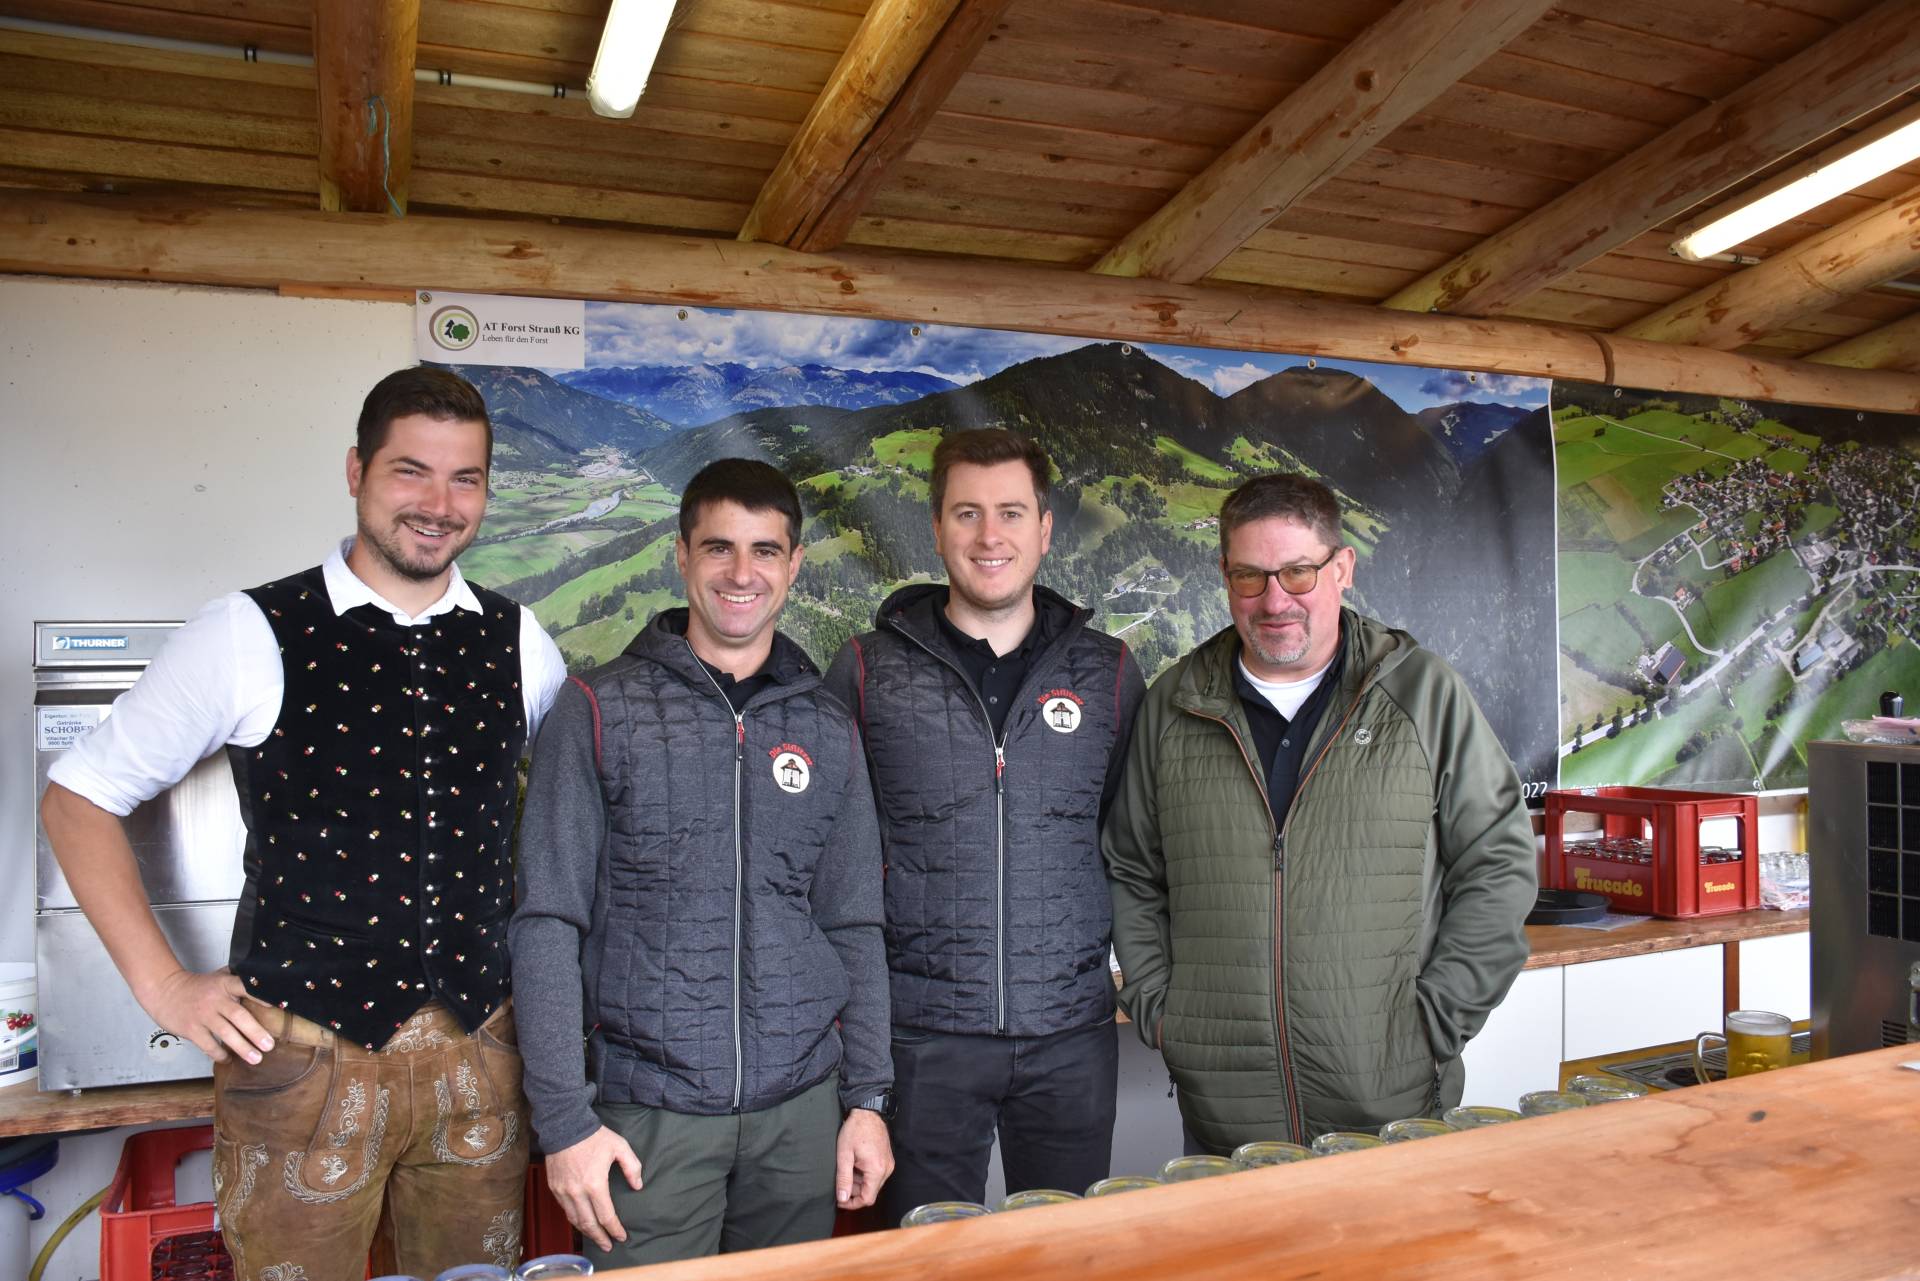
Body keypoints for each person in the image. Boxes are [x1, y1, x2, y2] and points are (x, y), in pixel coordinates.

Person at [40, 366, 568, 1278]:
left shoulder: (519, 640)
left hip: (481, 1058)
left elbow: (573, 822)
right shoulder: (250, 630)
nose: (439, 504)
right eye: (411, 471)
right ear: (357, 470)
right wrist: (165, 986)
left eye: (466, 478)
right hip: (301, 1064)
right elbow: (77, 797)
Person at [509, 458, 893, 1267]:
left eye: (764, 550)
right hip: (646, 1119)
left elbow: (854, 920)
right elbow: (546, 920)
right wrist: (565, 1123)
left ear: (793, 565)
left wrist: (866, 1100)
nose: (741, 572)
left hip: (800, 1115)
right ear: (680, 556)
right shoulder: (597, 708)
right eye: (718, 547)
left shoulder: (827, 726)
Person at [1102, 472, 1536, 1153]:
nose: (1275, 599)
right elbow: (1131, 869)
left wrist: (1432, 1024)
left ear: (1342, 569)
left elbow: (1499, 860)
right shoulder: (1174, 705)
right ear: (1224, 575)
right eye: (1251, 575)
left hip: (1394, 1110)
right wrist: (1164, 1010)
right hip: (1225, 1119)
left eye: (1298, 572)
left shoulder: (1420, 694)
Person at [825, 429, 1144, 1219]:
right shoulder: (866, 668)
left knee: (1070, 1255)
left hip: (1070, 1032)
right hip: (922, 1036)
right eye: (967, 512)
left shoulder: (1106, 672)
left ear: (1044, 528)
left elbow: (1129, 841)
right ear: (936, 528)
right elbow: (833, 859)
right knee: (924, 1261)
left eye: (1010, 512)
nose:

* [PROBLEM DETAILS] Word for word, restate the line with "right eye: (411, 471)" and all remaining lines of the material, stopping only at the final line.

* [SOLUTION TO THE EXERCISE]
right eye: (411, 471)
right ear: (357, 470)
right wrist: (165, 986)
left eye: (466, 478)
right hip: (301, 1064)
right elbow: (77, 797)
Person at [509, 458, 893, 1267]:
left eye: (764, 550)
right hip: (646, 1119)
left elbow: (854, 920)
right elbow: (546, 920)
right wrist: (565, 1123)
left ear: (793, 565)
left wrist: (866, 1100)
nose: (741, 572)
left hip: (800, 1115)
right ear: (680, 556)
right shoulder: (597, 708)
right eye: (718, 547)
left shoulder: (827, 726)
Person at [1102, 472, 1536, 1153]:
nose: (1275, 599)
right elbow: (1131, 869)
left wrist: (1432, 1024)
left ear: (1342, 569)
left elbow: (1499, 860)
right shoulder: (1174, 705)
right ear: (1224, 575)
right eye: (1251, 575)
left hip: (1394, 1110)
right wrist: (1164, 1010)
right hip: (1225, 1119)
left eye: (1298, 572)
left shoulder: (1420, 694)
Person at [825, 429, 1144, 1219]:
right shoulder: (866, 668)
left knee: (1070, 1255)
left hip: (1070, 1032)
right hip: (922, 1036)
right eye: (967, 512)
left shoulder: (1106, 672)
left ear: (1044, 528)
left elbow: (1129, 841)
right ear: (936, 528)
right elbow: (833, 859)
right knee: (924, 1261)
left eye: (1010, 512)
nose:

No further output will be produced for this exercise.